Unity Container speed test – huh?

I was doing a little surfing and came across a post on DI container performance measures by Philip Mateescu. Having just done an intro article on Unity, I was interested in seeing how it placed. I hadn’t thought much about the performance implications of the containers, but it knew could be very useful information to have. I was a bit shocked when it got to the performance of the singleton_loaded and transient_loaded tests.

Unity posting a time 363X slower than the leader was a little surprising. That usually is an indication that something isn’t right. Since the source code for Unity is available, I decided it might be worth a look.

Creating a baseline

I didn’t have a lot of fancy equipment available to dig into the problem. Just my somewhat dated laptop, and and the ability to create debug builds of Unity from source.  I figured that should be sufficient to narrow down the issue though. I ran the tests using the code and binaries I assumed were used to develop the numbers in the post:

 Doing 5 runs of 100000 DI loops each. Program: singleton_loaded.
 Autofac        :     253 ms.
 Castle Windsor :     420 ms.
 Ninject        :   1,277 ms.
 Spring         :     306 ms.
 StructureMap   :     489 ms.
 Unity          :  76,423 ms.

The numbers were a bit larger than those from the post. I expected that because my machine is probably not as hefty as the machine it was run on. But also, the numbers may not be collected the same way as was for the post. My numbers seem to be averaged over the 5 runs.

The next step was to drop in the binary I built from the source to see what the delta from the baseline was. My source was for building version 2.1 against .Net 4.0. My build was a debug build so some slow down was inevitable:

 Doing 5 runs of 100000 DI loops each. Program: singleton_loaded.
 Autofac        :      225 ms.
 Castle Windsor :      423 ms.
 Ninject        :    1,294 ms.
 Spring         :      312 ms.
 StructureMap   :      488 ms.
 Unity          :  115,946 ms.

Pretty scary, but it’s a place to start.

Profiling the test

I next ran the test in the profiler and found that the IsRegistered method called from the LoadedUnityRunner.Run method was using 95% of the time:

 if (k.IsRegistered<IDummy>())
     k.Resolve<IDummy>().Do();

I’ve seen this pattern before – usually with a dictionary however:

 if (m_dictionary.Contains(key))
 {
     m_dictionary.Remove(key);
 }

The problem is this pattern is duplicating work. Specifically, searching for the specified key twice.  I was curious though why the IsRegistered method was so much more expensive.  By looking at the implementation I found the problem:

 public static bool IsRegistered(this IUnityContainer container, Type typeToCheck, string nameToCheck)
 {
    Guard.ArgumentNotNull(container, "container");
    Guard.ArgumentNotNull(typeToCheck, "typeToCheck");
  
    var registration = from r in container.Registrations
                       where r.RegisteredType == typeToCheck && r.Name == nameToCheck
                       select r;
    return registration.FirstOrDefault() != null;
 }

This algorithm is very likely different than the Resolve implementation. Also, since container.Registrations returns IEnumerable<> and not IQueryable<>, there probably isn’t much opportunity for the Linq expression to optimize the performance.
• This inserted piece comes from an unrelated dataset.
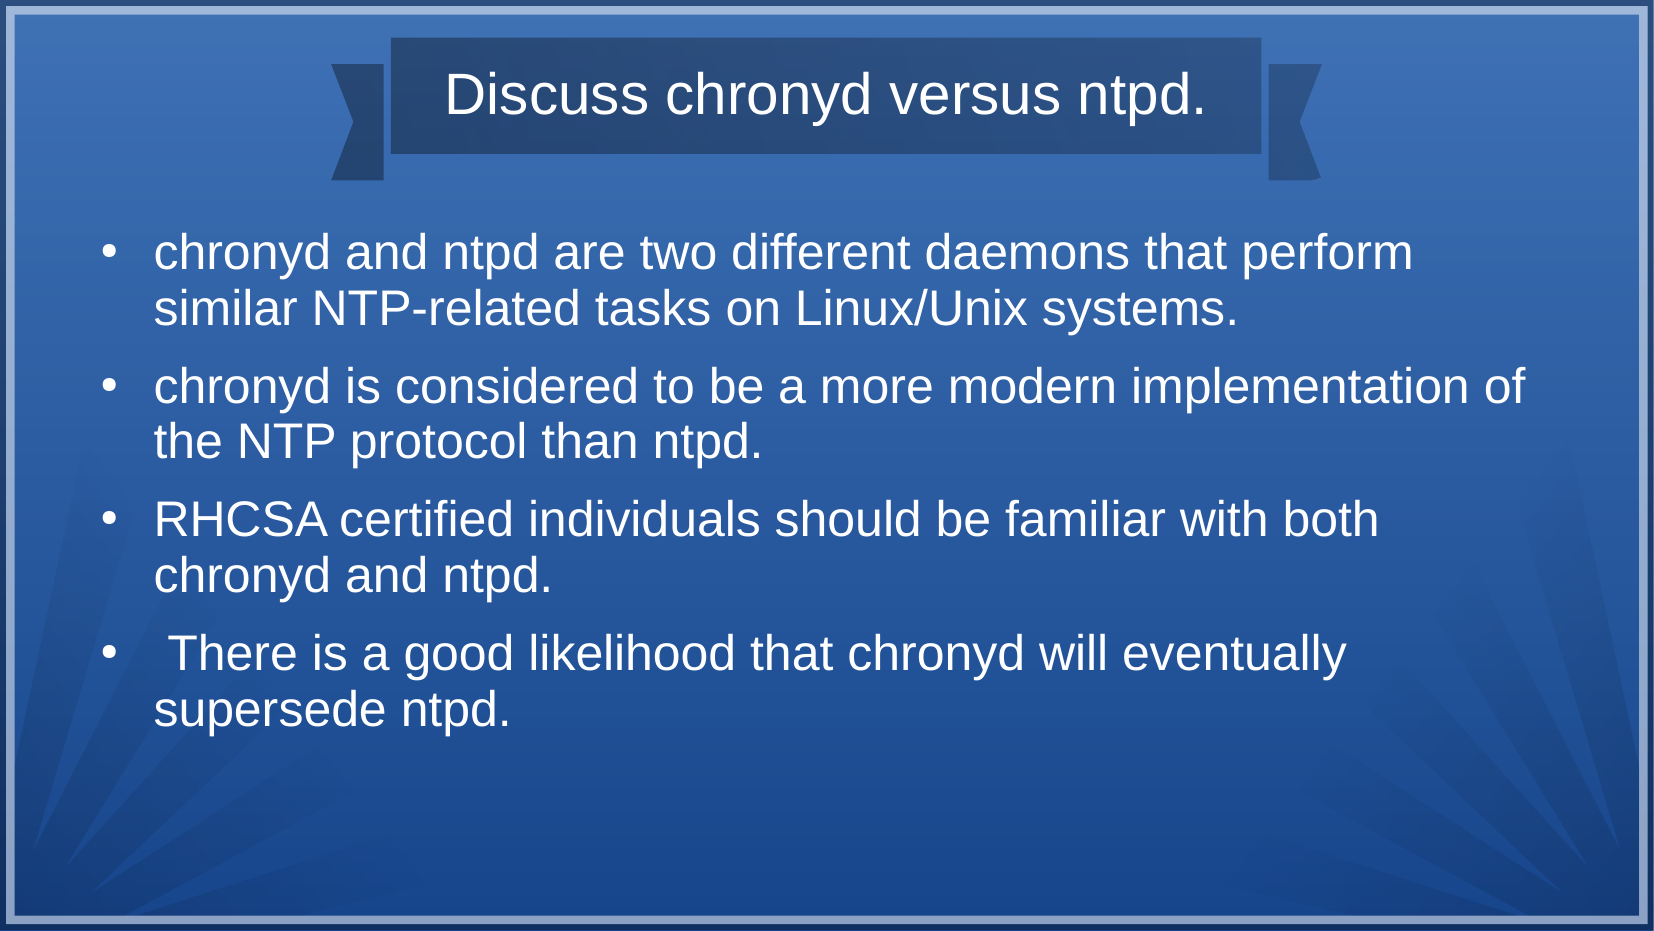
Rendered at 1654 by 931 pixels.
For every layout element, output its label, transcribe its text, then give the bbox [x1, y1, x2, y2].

list chronyd and ntpd are two different daemons that perform similar NTP-related tasks on Linux/Unix systems. chronyd is considered to be a more modern implementation of the NTP protocol than ntpd. RHCSA certified individuals should be familiar with both chronyd and ntpd. There is a good likelihood that chronyd will eventually supersede ntpd. [82, 224, 1571, 848]
title Discuss chronyd versus ntpd. [389, 35, 1264, 154]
We are lucky in this case that the IsRegistered method really isn’t relevant to the test and can be removed. Resolve should indicate if it can’t find the item. In any case, the test was written in so that way it should always find the item.  I rewrote the the code as follows:

 var r = k.Resolve<IDummy>();            
 if (r != null)
 {
     r.Do();     
 }

This is in fact similar to how other runners were written. After inspecting all the other runners and applying similar fixes to the Spring and Windsor runners I was ready to try again.

Rerunning the test

Here are the results from the next run:

 Doing 5 runs of 100000 DI loops each. Program: singleton_loaded.
 Autofac        :    238 ms.
 Castle Windsor :    381 ms.
 Ninject        :  1,328 ms.
 Spring         :    227 ms.
 StructureMap   :    509 ms.
 Unity          :    645 ms.

Not bad huh?  Spring performance improved by 27%, Windsor by 9.9%, and Unity by well, a lot. Although Unity is not the fastest, it is at least in the ballpark now.

Contacting the Author

At this point I was ready to contact Philip, share my results, and ask him to rerun the tests with the changes above. It turns out he had already posted an update with the changes and additional information on Unity performance. In short, IsRegistered is not to be used for other than debugging purposes.

Summary

Although my numbers aren’t directly comparable to those from the original post, I think it is safe to say that the reason the Unity numbers were off, was because the task asked of each container was not the same. Philip did a good follow up to his original post explaining the difference in the original numbers. If you are using Unity, you are probably not going to suffer the scary performance hits unless you use container.IsRegistered in the inner loop of your code.

Philip's post was a good reminder that one should always be aware of the performance behavior of the code you are building on. It provided me with a good opportunity to get hands-on with the Unity container.